Sara Gideon, the Democratic challenger to Sen. Susan Collins (R., Maine), vows to combat lobbyists in a newly released campaign finance reform plan, but her campaign has accepted nearly $20,000 from more than two dozen lobbyists.
Between April 1 and Sept. 30, 2018, the Gideon campaign raked in $18,310 from 28 individuals who work directly with special interest groups or at firms that spend big on lobbying activities, filings show. A majority of the donations came from individuals in the Washington, D.C., metro area.
Gideon’s reform agenda, released Wednesday, seeks to counter lobbyists' influence. Gideon, who is currently the speaker of Maine's House of Representatives, promises to refuse gifts, meals, and trips from anyone working on behalf of special interests. Her plan also rejects corporate PAC money, calls for the disclosure of dark money donors, and backs a lifetime ban on former members working as lobbyists once they’re out of office.
"Washington is clearly broken—politicians are too responsive to their wealthy donors and corporate special interests, promoting their agendas over the people they were elected to represent," Gideon's plan states. "Lawmakers and staff in Washington frequently skirt the rules to rub elbows with powerful lobbyists. No one should be evading ethics rules to attend lavish receptions held to sway elected officials."
While Gideon pledges to steer away from special interests, her campaign has already collected thousands of dollars from lobbyists.
Two lobbyists from Gideon's state who donated to the campaign, Richard Trahey and Ann Mitchell, have both lobbied on several bills in the state legislature while Gideon has been in office. Trahey has lobbied on acts to authorize tribal gambling and to restore revenue sharing, while Mitchell has lobbied on acts in relation to hiring immigrants through flexible certification and regulating employee benefit excess insurance, among many other bills.
Gideon's new reform plan also calls for overturning the Citizens United Supreme Court case, which allows corporations and labor unions to spend unlimited sums on political advertisements.

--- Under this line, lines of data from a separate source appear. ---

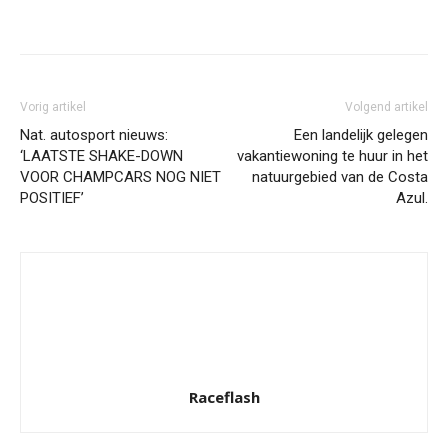
Facebook
Twitter
Pinterest
Wh
Vorig artikel
Volgend artikel
Nat. autosport nieuws:
Een landelijk gelegen
‘LAATSTE SHAKE-DOWN
vakantiewoning te huur in het
VOOR CHAMPCARS NOG NIET
natuurgebied van de Costa
POSITIEF’
Azul.
Raceflash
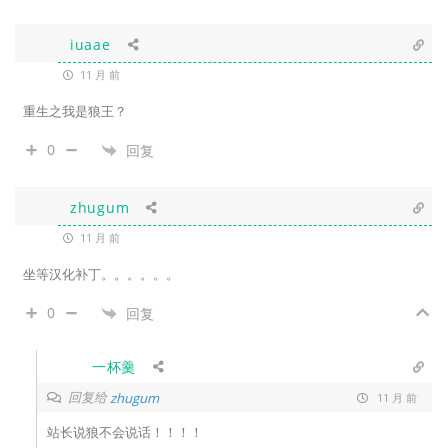
iuaae
11 月 前
重生之我是狼王？
0
回复
zhugum
11 月 前
坐等汉化补丁。。。。。。
0
回复
一杯羹
回复给
zhugum
11 月 前
站长说狼不会说话！！！！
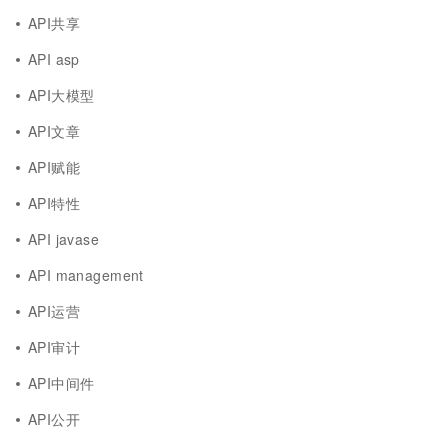
API共享
API asp
API大模型
API文章
API赋能
API特性
API javase
API management
API运营
API审计
API中间件
API公开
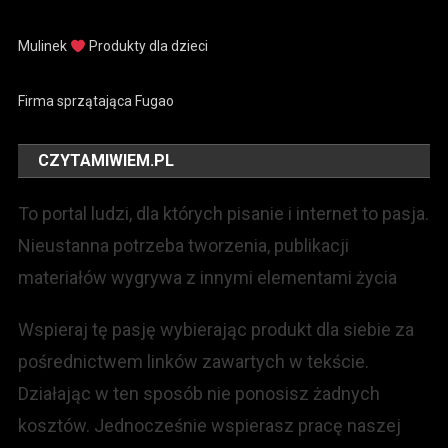
Mulinek
Produkty dla dzieci
Firma sprzątająca Fugao
CZYTAMIWIEM.PL
To portal ludzi, dla których pisanie i internet to pasja.
Nieustanna potrzeba tworzenia, publikacji
materiałów wygrywa z innymi elementami życia
Wspieraj tę pasję wybierając produkt dla siebie za
pośrednictwem linków zawartych w tekście.
Działając w ten sposób nie ponosisz żadnych
kosztów. Jednocześnie wspierasz pracę naszej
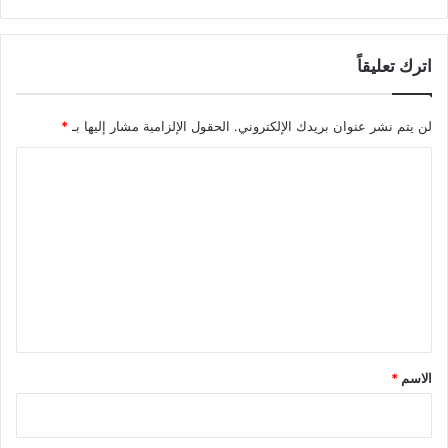
اترك تعليقاً
لن يتم نشر عنوان بريدك الإلكتروني.
الحقول الإلزامية مشار إليها بـ
*
ا
ل
ت
ع
ل
ي
ق
*
الاسم
*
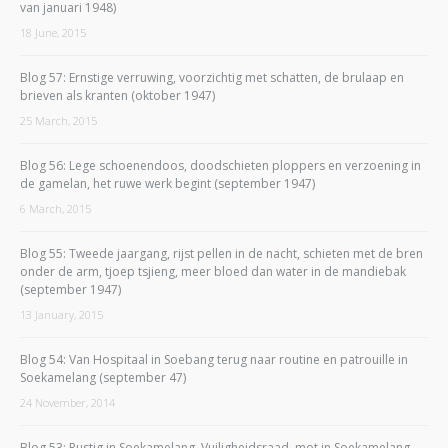
van januari 1948)
18 June, 2015
Blog 57: Ernstige verruwing, voorzichtig met schatten, de brulaap en
brieven als kranten (oktober 1947)
25 March, 2015
Blog 56: Lege schoenendoos, doodschieten ploppers en verzoening in
de gamelan, het ruwe werk begint (september 1947)
6 March, 2015
Blog 55: Tweede jaargang, rijst pellen in de nacht, schieten met de bren
onder de arm, tjoep tsjieng, meer bloed dan water in de mandiebak
(september 1947)
13 January, 2015
Blog 54: Van Hospitaal in Soebang terug naar routine en patrouille in
Soekamelang (september 47)
24 November, 2014
Blog 53: Rustig in Soekamelang, Vuiligheidsraad, mot in Soekamelang,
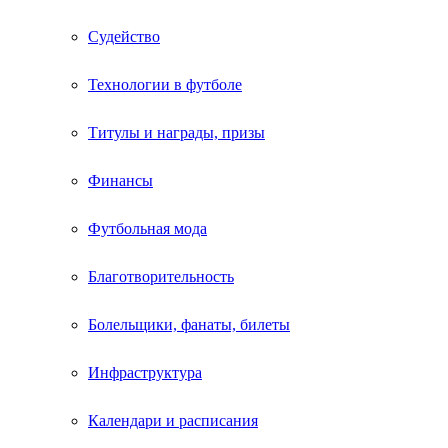
Судейство
Технологии в футболе
Титулы и награды, призы
Финансы
Футбольная мода
Благотворительность
Болельщики, фанаты, билеты
Инфраструктура
Календари и расписания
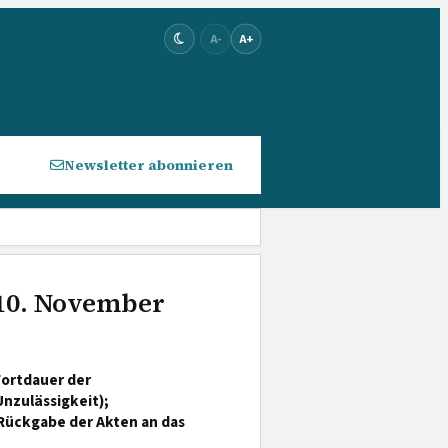
A-
A+
Newsletter abonnieren
 10. November
Fortdauer der
Unzulässigkeit);
Rückgabe der Akten an das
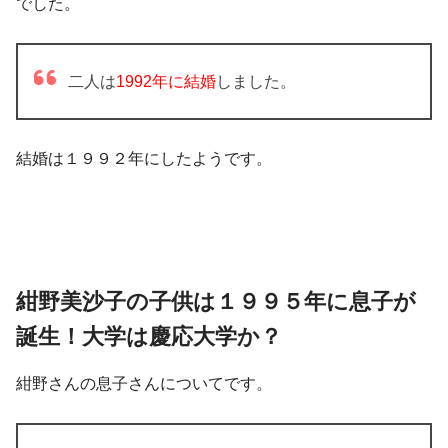
でした。
二人は
1992年に結婚
しました。
結婚は１９９２年にしたようです。
紺野美沙子の子供は１９９５年に息子が
誕生！大学は慶応大学か？
紺野さんの息子さんについてです。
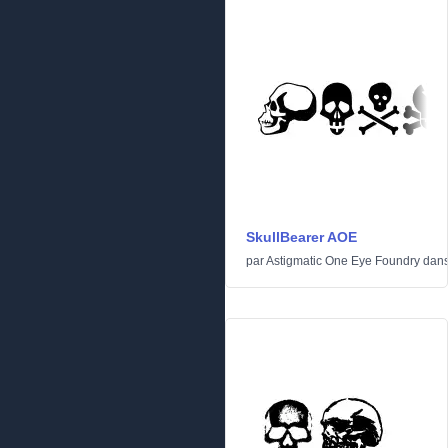
SkullBearer AOE
par
Astigmatic One Eye Foundry
dan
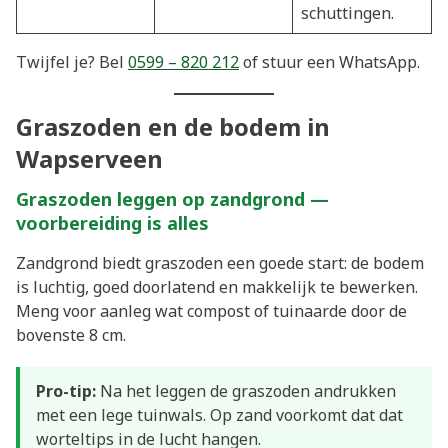
schuttingen.
Twijfel je? Bel
0599 – 820 212
of stuur een WhatsApp.
Graszoden en de bodem in
Wapserveen
Graszoden leggen op zandgrond —
voorbereiding is alles
Zandgrond biedt graszoden een goede start: de bodem
is luchtig, goed doorlatend en makkelijk te bewerken.
Meng voor aanleg wat compost of tuinaarde door de
bovenste 8 cm.
Pro-tip:
Na het leggen de graszoden andrukken
met een lege tuinwals. Op zand voorkomt dat dat
worteltips in de lucht hangen.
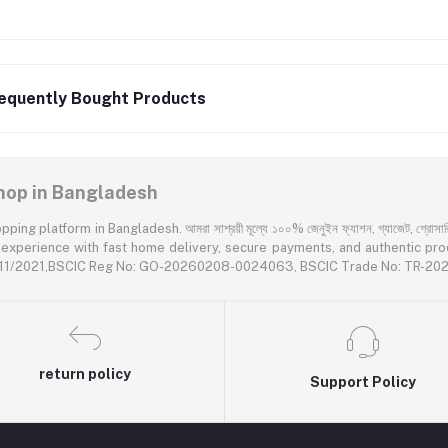
equently Bought Products
 Shop in Bangladesh
latform in Bangladesh. আমরা সাশ্রয়ী মূল্যে ১০০% জেনুইন ফ্যাশন, গ্যাজেট, গ্রোসারি এবং প
rience with fast home delivery, secure payments, and authentic products acr
55611/2021,BSCIC Reg No: GO-20260208-0024063, BSCIC Trade No: TR-2
return policy
Support Policy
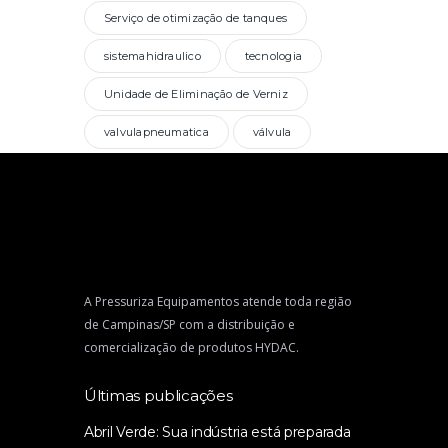
Serviço de otimização de tanques
sistemahidraulico
tecnologia
Unidade de Eliminação de Verniz
valvulapneumatica
válvula
A Pressuriza Equipamentos atende toda região
de Campinas/SP com a distribuição e
comercialização de produtos HYDAC.
Últimas publicações
Abril Verde: Sua indústria está preparada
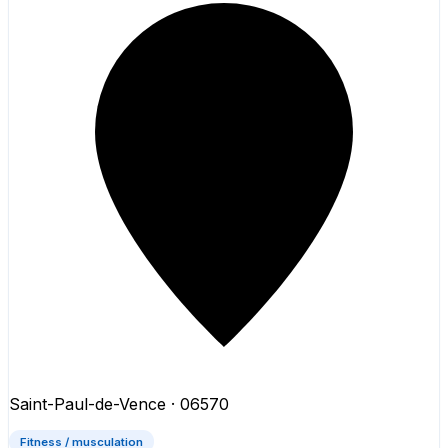
Saint-Paul-de-Vence
· 06570
Fitness / musculation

Gideon is rejecting corporate PAC donations and plans to make it a central issue in the race. The Collins campaign has hit Gideon over hypocrisy on the issue, saying that she has already accepted such donations through Senate Minority Leader Chuck Schumer's (D., N.Y.) PAC. Gideon also received money directly from corporations and corporate PACs through her state-level PAC.
The plan also touts Gideon's support of the DISCLOSE Act, which would "crack down" on dark money groups by requiring them to disclose their donors.
Gideon, however, has received outside help from Maine Momentum, a dark money group working to oust Collins from office. Maine Momentum has topped $2 million in spending so far. Majority Forward, also a dark money group that is closely tied to the Senate Majority PAC, which works to elect Democrats to the Senate, has spent at least $750,000. The race is expected to be one of the most expensive in the country.
Gideon's campaign did not respond to requests for comment.